How God Became Jesus
I’m heading to San Diego to attend the Annual Society of Biblical Literature meeting. I’m meeting with former and future publishers, scholars, and a variety of former students. One of my duties while there is to preside over a session of a program unit called The Extent of Theological Diversity in Earliest Christianity. The session will offer a panel review of Bart Ehrman’s new book, How Jesus Became God: The Exaltation of a Jewish Preacher from Galilee. The title and subtitle tells you the essential story; Ehrman suggests that Jesus was understood first as Jewish itinerant teacher from Galilee; only later did his disciples claim he is divine. How much time goes by he does not say, but apparently he thinks in some circles it happened early even though it took centuries for the language to be worked out in church councils. Accordingly, Jesus didn’t regard himself as divine in any sense, nor did his earliest disciples. Jesus was, in fact, an apocalyptic prophet who announced the end of the current evil age. He did believe and describe himself as the coming king of God’s future reign, the Messiah of God. Once the disciples came to believe that Jesus had conquered death and was exalted to God’s right hand, they came to hold to his divinity. It is an important new book, some say his most significant book to date.

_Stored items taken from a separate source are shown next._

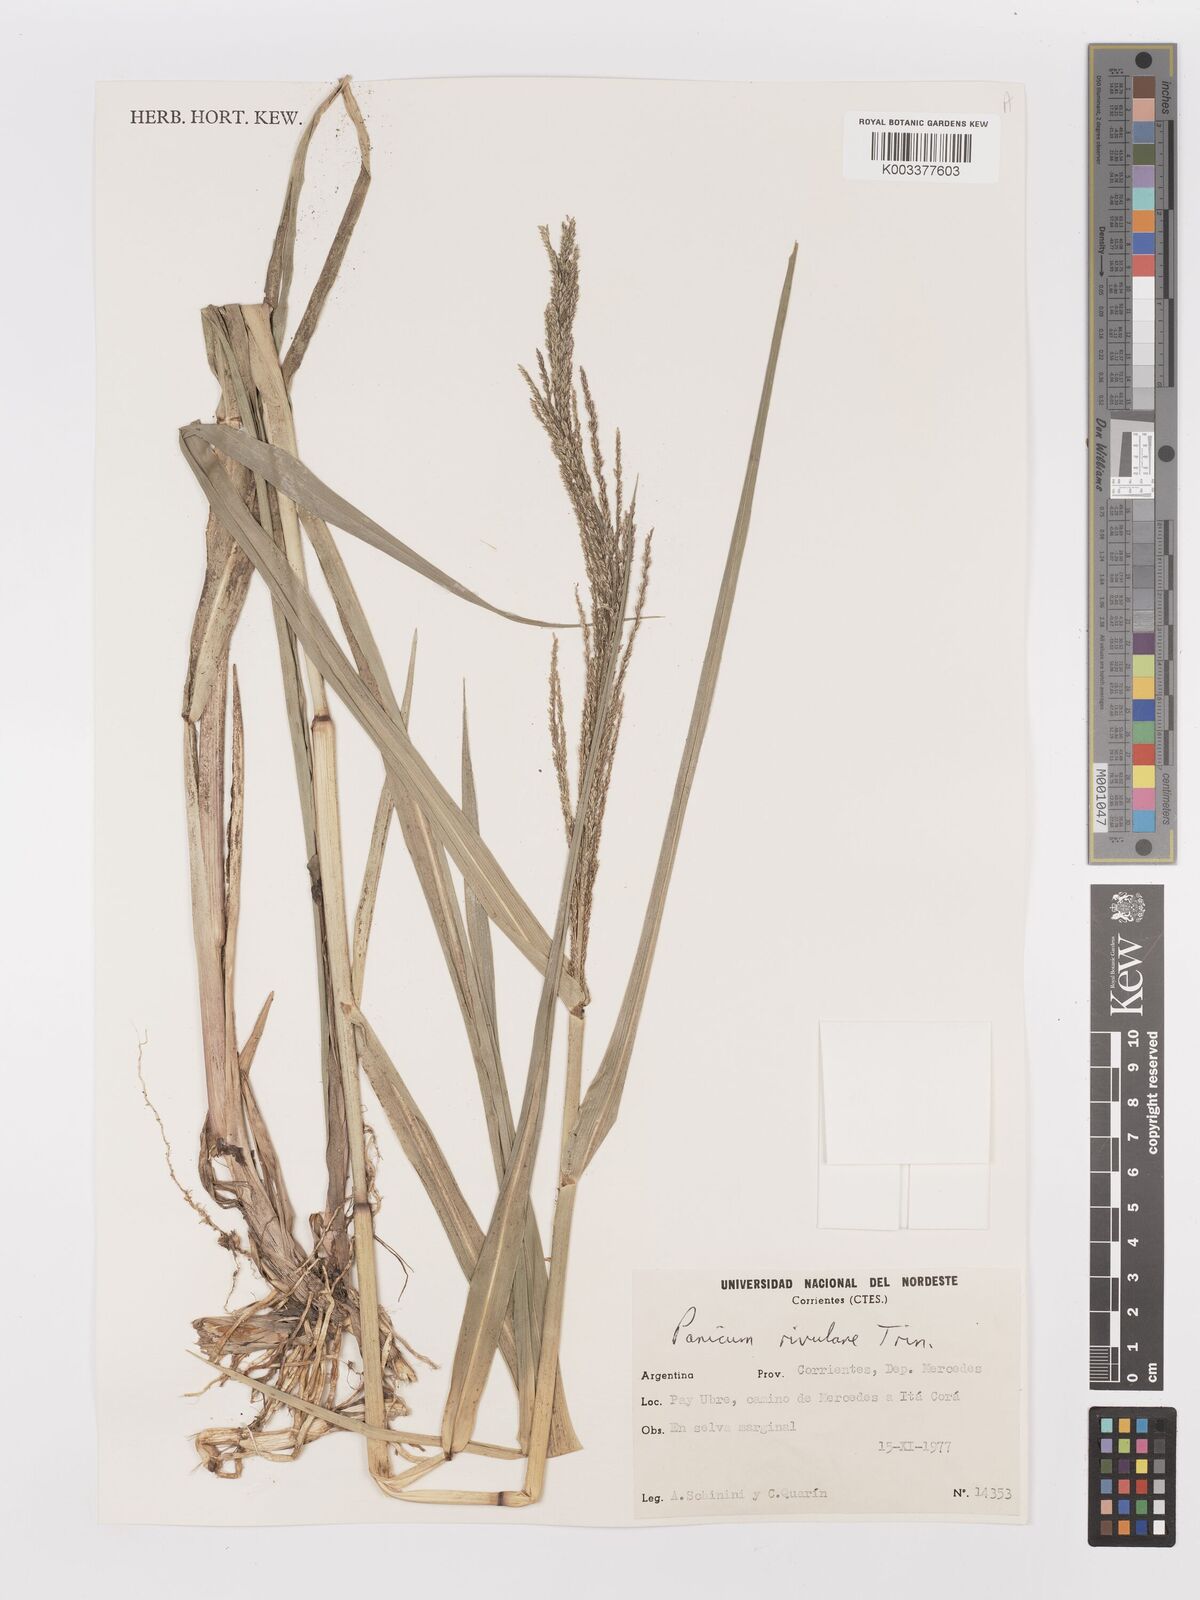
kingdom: Plantae
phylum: Tracheophyta
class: Liliopsida
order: Poales
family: Poaceae
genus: Hymenachne
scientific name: Hymenachne pernambucensis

The book is published by HarperOne, an imprint of Harper Collins. Interestingly, when Bart’s book was being prepared, someone got the idea to commission a group of other scholars to respond to the book. This happened at Zondervan, which is now part of the Christian Publishing Group of . . . yep, Harper Collins. Nice stroke. Both ways, they win. “Heads, I win. Tails, you lose.” So editors at Zondervan appointed Michael F. Bird of Ridley College in Melbourne, Australia to edit the book, and he assembled an impressive group of internationally recognized scholars to answer various aspects of Bart’s book. Their book is entitled How God Became Jesus The Real Origins of Belief in Jesus’ Divine Nature. On the cover it also says it is “a response to Bart D. Ehrman.” The scholars Bird assembled include: Craig Evans, Simon Gathercole, Charles Hill, Chris Tilling. Each scholar takes on a different challenge. For example, Craig Evans addresses the question of burial practices at the time of Jesus. Ehrman claims Jesus was not buried; instead, in keeping with what happened with other crucified persons, Jesus’ corpse became food for scavengers. If there was no burial, there could be no empty tomb, so those traditions must have been invented by early Christians convinced Jesus somehow conquered death. Professor Evans presents evidence that crucified people were occasionally buried and makes the further claim that Jesus must have been one of them. This is the way it goes. Point. Counterpoint.
Both books make an important contribution to the study of early Christianity, in particular how early Jesus’ followers came to regard him as divine. In the history of the west and of the Christian church this may well be one of its most significant chapters.